Estas transformaciones en el plano económico necesitan su sostén en el ámbito cultural, es así que surgen figuras encargadas de reproducir un discurso que se encarga de fomentar el individualismo y la meritocracia. Estos gurús posmodernos, con sus conceptos como sé tu propio jefe, arriésgate o empoderamiento, son los intelectuales orgánicos de las transformaciones económicas y sociales de las últimas décadas. Son portadores de un discurso que genera deseos en las personas y busca hacer a cada uno responsable de su éxito personal, y por lo tanto, responsable también de su fracaso. La personificación de estos valores corresponde a la figura del emprendedor, concepto sumamente usado pero no tan bien definido. Emprendedor podría ser cualquier persona que tenga iniciativa y que tome riesgos, sin importar su punto de partida o sus condiciones materiales, al fin y al cabo, todos somos capaces de tener buenas ideas e iniciativa, todos somos potenciales emprendedores. De esta forma, se puede definir como emprendedor al dueño multimillonario de una gran empresa con sucursales a lo largo del mundo, pero también es emprendedor aquel trabajador de Uber que cumple una jornada completa ganando lo justo para su supervivencia.

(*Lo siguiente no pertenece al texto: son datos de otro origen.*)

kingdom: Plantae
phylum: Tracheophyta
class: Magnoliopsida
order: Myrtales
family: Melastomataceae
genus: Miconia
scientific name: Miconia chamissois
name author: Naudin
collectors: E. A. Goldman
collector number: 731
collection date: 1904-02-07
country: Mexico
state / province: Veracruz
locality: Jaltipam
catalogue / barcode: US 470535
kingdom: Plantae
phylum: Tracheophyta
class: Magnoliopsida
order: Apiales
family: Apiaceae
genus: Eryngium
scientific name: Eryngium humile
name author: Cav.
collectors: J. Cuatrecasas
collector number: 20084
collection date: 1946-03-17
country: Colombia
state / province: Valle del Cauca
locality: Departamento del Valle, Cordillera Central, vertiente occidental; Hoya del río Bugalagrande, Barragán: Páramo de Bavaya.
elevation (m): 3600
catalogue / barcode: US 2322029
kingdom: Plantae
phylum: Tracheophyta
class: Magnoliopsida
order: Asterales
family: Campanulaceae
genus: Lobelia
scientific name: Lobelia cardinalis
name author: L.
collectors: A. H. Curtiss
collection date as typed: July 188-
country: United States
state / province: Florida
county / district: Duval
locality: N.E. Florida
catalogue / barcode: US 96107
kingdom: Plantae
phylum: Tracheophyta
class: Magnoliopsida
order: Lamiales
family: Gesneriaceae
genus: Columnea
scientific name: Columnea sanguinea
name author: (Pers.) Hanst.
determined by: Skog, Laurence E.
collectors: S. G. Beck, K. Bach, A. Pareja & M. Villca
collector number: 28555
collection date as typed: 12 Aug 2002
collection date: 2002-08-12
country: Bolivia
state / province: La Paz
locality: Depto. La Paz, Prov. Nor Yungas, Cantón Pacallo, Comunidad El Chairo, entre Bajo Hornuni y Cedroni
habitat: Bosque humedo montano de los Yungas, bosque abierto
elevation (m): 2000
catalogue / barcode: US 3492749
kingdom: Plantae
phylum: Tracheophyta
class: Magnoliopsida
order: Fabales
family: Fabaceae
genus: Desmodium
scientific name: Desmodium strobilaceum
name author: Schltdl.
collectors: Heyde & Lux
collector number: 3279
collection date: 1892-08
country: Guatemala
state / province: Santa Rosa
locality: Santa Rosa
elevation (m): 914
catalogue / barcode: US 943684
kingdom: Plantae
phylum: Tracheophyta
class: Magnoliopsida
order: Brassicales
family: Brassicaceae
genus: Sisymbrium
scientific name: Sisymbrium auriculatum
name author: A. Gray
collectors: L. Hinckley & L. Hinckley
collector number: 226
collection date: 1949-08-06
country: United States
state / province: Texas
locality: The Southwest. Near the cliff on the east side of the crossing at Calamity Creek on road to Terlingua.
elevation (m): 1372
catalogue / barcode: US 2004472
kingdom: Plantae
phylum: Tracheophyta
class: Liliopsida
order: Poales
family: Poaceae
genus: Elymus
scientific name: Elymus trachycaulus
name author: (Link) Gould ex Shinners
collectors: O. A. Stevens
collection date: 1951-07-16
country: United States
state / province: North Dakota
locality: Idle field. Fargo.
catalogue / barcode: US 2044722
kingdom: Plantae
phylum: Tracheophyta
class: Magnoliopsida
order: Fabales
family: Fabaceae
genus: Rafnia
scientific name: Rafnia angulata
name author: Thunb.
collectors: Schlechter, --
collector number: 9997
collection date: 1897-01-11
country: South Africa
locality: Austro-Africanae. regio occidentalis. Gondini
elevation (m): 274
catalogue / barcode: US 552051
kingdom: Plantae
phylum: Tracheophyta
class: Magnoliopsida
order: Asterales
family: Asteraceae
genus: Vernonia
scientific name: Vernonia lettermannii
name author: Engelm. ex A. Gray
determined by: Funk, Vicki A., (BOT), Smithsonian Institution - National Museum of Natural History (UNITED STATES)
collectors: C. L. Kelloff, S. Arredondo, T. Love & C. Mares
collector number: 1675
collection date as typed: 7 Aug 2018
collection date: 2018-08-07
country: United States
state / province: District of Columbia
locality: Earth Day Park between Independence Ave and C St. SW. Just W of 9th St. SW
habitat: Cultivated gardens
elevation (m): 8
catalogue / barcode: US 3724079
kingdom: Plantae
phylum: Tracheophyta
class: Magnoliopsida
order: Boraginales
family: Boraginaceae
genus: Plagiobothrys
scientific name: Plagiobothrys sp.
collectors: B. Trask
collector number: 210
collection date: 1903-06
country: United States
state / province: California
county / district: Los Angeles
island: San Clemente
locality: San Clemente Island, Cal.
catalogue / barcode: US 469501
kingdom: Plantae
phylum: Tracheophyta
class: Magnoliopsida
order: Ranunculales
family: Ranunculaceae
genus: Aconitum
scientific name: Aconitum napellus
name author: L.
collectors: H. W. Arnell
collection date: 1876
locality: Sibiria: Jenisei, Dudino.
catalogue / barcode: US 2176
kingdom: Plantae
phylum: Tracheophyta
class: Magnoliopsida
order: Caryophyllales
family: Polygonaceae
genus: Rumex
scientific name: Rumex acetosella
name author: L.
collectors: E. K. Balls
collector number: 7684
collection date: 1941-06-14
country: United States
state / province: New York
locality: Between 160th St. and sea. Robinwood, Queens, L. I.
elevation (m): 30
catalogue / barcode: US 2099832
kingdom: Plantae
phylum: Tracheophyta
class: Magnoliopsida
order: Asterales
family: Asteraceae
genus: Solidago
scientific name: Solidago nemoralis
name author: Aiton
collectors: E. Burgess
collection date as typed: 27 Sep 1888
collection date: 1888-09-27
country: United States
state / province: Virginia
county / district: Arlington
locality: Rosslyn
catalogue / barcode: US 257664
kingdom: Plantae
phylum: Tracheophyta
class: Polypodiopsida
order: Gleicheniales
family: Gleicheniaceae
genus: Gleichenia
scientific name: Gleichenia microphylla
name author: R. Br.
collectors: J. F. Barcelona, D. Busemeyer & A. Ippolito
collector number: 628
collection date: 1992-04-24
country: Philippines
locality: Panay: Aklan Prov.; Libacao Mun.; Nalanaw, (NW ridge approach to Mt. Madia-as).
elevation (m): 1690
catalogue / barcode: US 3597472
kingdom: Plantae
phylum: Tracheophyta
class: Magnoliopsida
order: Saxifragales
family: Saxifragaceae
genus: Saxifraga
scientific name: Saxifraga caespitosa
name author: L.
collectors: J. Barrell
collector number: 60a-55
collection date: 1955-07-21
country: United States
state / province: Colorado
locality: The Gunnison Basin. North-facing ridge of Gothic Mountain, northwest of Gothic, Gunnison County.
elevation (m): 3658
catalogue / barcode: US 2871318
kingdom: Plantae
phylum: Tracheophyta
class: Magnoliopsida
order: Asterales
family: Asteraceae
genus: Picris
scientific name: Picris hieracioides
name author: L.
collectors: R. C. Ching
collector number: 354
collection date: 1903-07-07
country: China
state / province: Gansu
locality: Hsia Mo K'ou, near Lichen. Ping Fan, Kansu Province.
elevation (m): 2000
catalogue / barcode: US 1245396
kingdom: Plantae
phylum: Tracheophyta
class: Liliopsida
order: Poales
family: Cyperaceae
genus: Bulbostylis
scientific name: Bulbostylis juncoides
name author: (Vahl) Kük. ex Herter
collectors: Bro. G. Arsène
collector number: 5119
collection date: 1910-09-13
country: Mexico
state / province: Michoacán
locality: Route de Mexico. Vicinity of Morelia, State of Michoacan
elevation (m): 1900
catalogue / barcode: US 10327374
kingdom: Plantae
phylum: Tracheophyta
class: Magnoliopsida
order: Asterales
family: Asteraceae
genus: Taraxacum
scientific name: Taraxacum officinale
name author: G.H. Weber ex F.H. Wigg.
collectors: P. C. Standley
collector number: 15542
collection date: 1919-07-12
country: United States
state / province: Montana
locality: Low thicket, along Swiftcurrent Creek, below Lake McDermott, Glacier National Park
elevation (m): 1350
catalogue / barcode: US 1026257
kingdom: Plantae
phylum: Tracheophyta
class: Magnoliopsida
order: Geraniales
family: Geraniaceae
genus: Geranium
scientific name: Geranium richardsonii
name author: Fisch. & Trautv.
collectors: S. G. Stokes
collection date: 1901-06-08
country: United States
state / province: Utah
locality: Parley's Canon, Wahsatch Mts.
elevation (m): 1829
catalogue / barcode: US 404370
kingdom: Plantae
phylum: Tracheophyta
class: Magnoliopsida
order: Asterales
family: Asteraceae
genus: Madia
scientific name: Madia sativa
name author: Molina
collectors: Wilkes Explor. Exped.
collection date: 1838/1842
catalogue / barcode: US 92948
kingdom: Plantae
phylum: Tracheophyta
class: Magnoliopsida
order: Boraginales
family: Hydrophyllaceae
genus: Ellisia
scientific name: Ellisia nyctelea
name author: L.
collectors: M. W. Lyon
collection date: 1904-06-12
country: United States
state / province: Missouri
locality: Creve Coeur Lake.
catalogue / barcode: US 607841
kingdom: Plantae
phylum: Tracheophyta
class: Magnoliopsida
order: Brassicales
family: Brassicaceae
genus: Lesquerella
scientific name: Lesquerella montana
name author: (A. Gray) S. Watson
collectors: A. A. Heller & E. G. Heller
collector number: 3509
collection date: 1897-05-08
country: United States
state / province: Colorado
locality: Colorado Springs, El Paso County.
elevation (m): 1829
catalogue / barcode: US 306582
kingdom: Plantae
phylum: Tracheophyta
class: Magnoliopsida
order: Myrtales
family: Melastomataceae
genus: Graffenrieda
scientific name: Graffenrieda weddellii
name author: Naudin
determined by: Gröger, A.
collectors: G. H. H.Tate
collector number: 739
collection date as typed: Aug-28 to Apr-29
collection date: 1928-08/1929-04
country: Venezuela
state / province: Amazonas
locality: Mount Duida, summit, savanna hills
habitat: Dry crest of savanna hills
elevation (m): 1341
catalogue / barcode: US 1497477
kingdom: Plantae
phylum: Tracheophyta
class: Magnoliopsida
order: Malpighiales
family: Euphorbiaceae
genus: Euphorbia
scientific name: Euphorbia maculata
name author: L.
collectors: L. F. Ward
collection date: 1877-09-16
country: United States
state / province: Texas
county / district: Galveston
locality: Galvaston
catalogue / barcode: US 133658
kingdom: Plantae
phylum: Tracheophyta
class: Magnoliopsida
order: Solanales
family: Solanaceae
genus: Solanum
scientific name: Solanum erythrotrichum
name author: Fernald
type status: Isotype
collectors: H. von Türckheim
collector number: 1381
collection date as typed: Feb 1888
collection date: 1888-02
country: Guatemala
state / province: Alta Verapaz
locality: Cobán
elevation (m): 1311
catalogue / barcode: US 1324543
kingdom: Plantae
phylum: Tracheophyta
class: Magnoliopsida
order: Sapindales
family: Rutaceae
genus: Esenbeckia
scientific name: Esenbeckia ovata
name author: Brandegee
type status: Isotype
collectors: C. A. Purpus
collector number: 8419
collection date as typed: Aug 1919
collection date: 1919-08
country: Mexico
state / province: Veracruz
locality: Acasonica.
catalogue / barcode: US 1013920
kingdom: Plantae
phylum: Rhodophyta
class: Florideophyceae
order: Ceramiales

Esta sociedad de emprendedores es el sueño húmedo de los liberales se invisibiliza tanto al empleador como al empleado, y la lucha de clases queda reducida a la lucha individual por la superación personal. Los explotados no solo no identifican al explotador, tampoco asumen su condición de explotados. Mediante esta lógica, jugamos a ser nuestros propios amos. Pero no existe amo sin esclavo, por lo que nos esclavizamos a nosotros mismos y, mientras tanto, el verdadero amo juega a no existir.